### Texto original
┌────────
1 de marzo de 2017
Europa
mira al Oeste (Estados Unidos) con inusitado estupor y al Este (Rusia) con
creciente aprensión. En estos momentos de perplejidad y desconcierto, el
proyecto europeo se fragiliza, escasean las visiones lúcidas y transformadoras,
se agotan los discursos que han conformado el relato colectivo durante más de
medio siglo y se percibe una ansiedad excesiva por aferrarse a una referencia
de solidez y estabilidad. Y muchas miradas, aunque no haya un consenso absoluto,
convergen en el corazón del continente: en Alemania.
Quién
lo habría de decir: Alemania, como esperanza de eso que ha convenido en
llamarse el “orden liberal mundial” (1). Alemania, la gran potencia
desestabilizadora del siglo pasado, renace de sus cenizas (materiales y
morales), para erigirse de nuevo en el faro y motor del destino europeo.
└────────
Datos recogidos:
┌────────
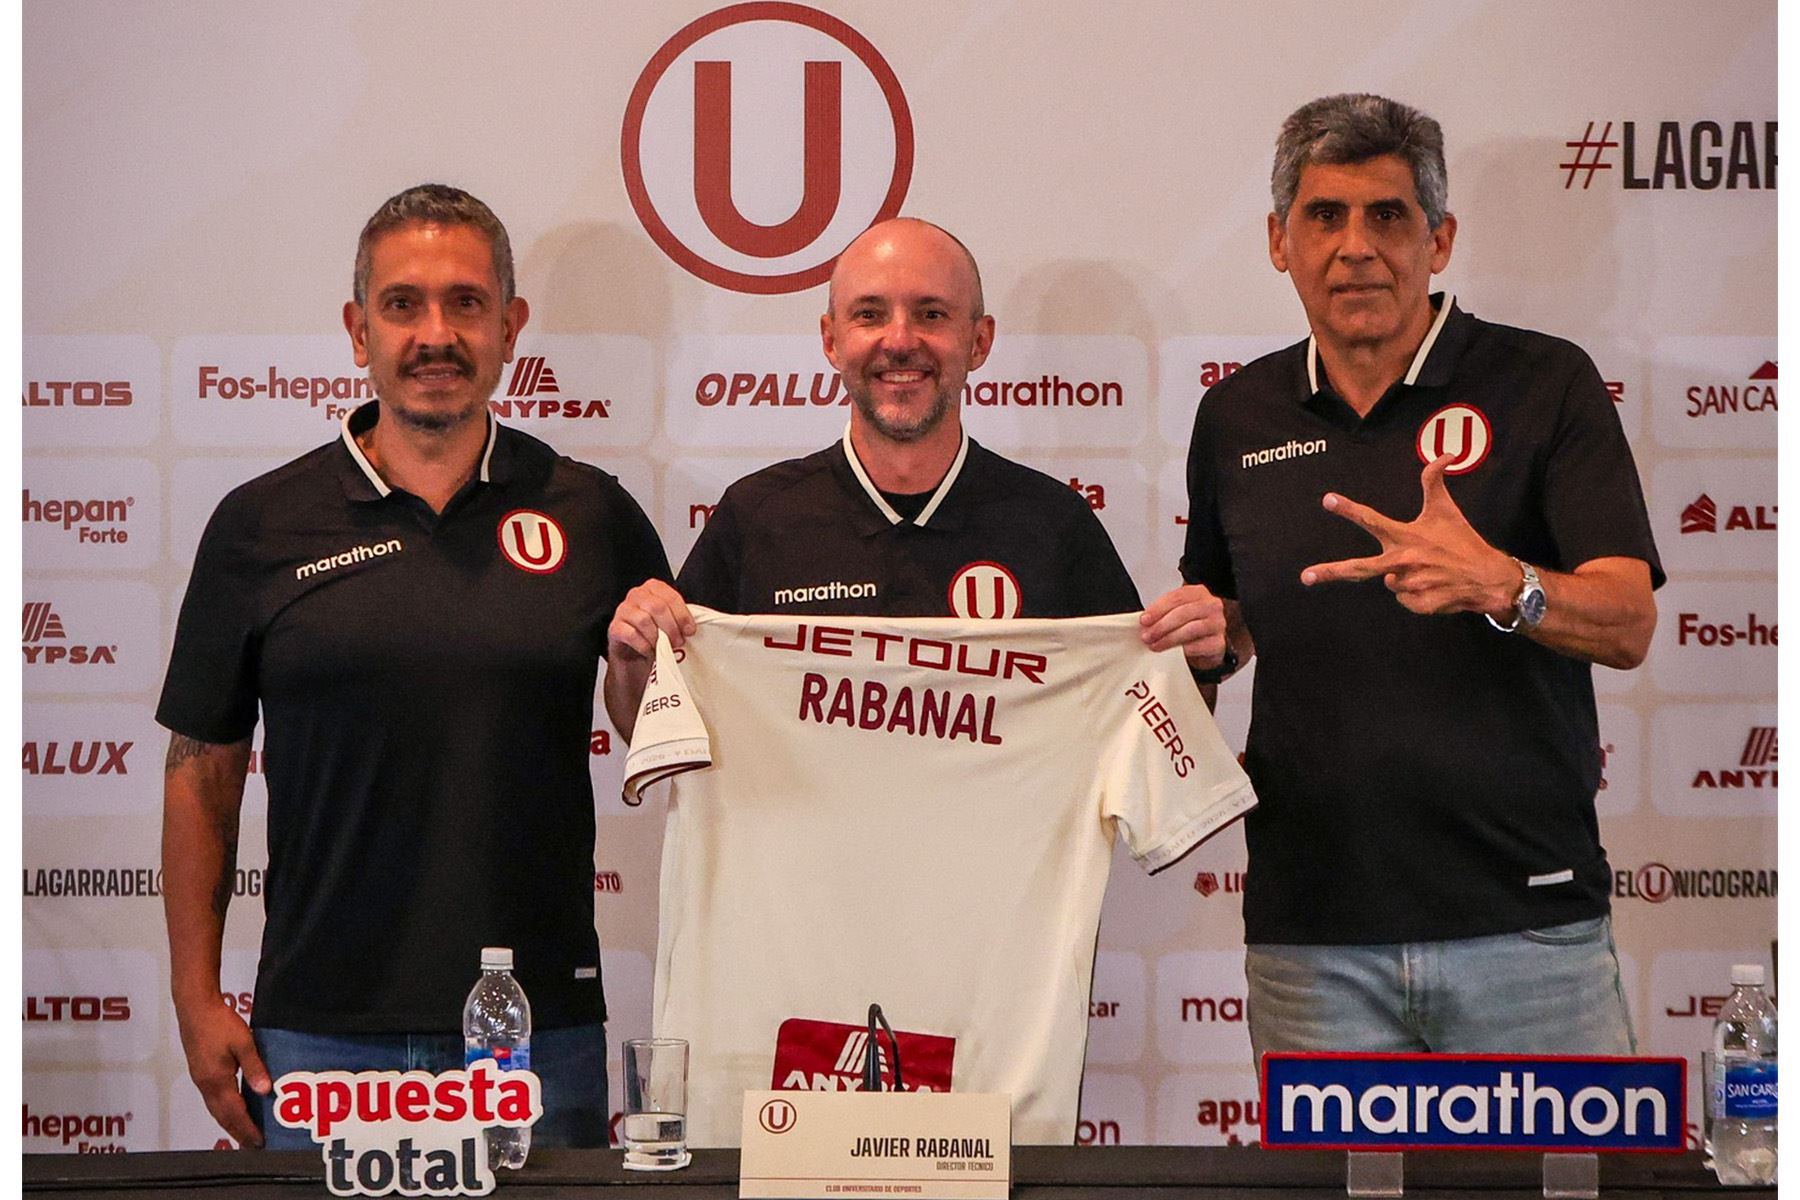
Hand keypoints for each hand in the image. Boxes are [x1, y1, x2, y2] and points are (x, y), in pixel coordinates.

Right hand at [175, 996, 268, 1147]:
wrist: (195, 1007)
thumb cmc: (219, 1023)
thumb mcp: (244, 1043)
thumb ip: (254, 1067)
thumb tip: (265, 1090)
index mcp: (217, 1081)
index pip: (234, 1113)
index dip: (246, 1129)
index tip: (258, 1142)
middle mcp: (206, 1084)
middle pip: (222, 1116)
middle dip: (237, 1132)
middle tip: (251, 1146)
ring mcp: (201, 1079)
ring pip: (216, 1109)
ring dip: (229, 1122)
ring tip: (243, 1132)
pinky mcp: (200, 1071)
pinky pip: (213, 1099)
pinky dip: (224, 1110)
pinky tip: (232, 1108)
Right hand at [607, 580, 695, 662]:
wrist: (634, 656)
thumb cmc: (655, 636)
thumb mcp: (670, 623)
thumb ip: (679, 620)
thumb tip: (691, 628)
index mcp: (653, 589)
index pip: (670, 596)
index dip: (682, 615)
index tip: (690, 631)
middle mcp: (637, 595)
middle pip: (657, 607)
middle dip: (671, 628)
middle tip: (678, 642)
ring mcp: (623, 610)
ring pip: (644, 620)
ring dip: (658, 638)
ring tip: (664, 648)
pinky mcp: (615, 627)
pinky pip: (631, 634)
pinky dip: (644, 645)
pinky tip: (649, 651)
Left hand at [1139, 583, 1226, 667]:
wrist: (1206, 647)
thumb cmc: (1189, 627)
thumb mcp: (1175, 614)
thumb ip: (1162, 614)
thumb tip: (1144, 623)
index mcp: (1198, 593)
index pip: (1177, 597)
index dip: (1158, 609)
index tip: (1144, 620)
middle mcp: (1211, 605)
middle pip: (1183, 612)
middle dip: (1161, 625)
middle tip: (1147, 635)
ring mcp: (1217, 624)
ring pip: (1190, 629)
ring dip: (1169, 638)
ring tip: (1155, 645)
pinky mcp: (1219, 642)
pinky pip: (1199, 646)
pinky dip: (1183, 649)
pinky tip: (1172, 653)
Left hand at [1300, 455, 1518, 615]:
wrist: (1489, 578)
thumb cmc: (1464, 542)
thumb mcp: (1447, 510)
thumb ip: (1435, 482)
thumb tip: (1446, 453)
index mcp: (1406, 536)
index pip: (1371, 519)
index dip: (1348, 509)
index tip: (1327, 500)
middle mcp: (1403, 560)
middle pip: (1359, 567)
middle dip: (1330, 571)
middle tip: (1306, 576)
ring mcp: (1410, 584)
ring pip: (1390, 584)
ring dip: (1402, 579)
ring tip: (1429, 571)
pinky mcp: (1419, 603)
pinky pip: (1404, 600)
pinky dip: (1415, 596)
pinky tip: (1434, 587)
└────────
### Qué hay que hacer
1) Resume en dos frases el texto sobre Alemania.
2) Cita palabra por palabra el fragmento del texto sobre Alemania que va de "1 de marzo de" a "continente: en Alemania.".
Estas filas no hacen falta para nada.

### Resultados
1) Europa mira con estupor a Estados Unidos y con creciente aprensión a Rusia, mientras el proyecto europeo se vuelve frágil y se percibe una ansiedad excesiva por aferrarse a una referencia de solidez y estabilidad. Muchas miradas convergen en Alemania, que, tras haber sido la gran potencia desestabilizadora del siglo pasado, vuelve a erigirse en faro y motor del destino europeo.

2)
1 de marzo de 2017
Europa
mira al Oeste (Estados Unidos) con inusitado estupor y al Este (Rusia) con
creciente aprensión. En estos momentos de perplejidad y desconcierto, el
proyecto europeo se fragiliza, escasean las visiones lúcidas y transformadoras,
se agotan los discursos que han conformado el relato colectivo durante más de
medio siglo y se percibe una ansiedad excesiva por aferrarse a una referencia
de solidez y estabilidad. Y muchas miradas, aunque no haya un consenso absoluto,
convergen en el corazón del continente: en Alemania.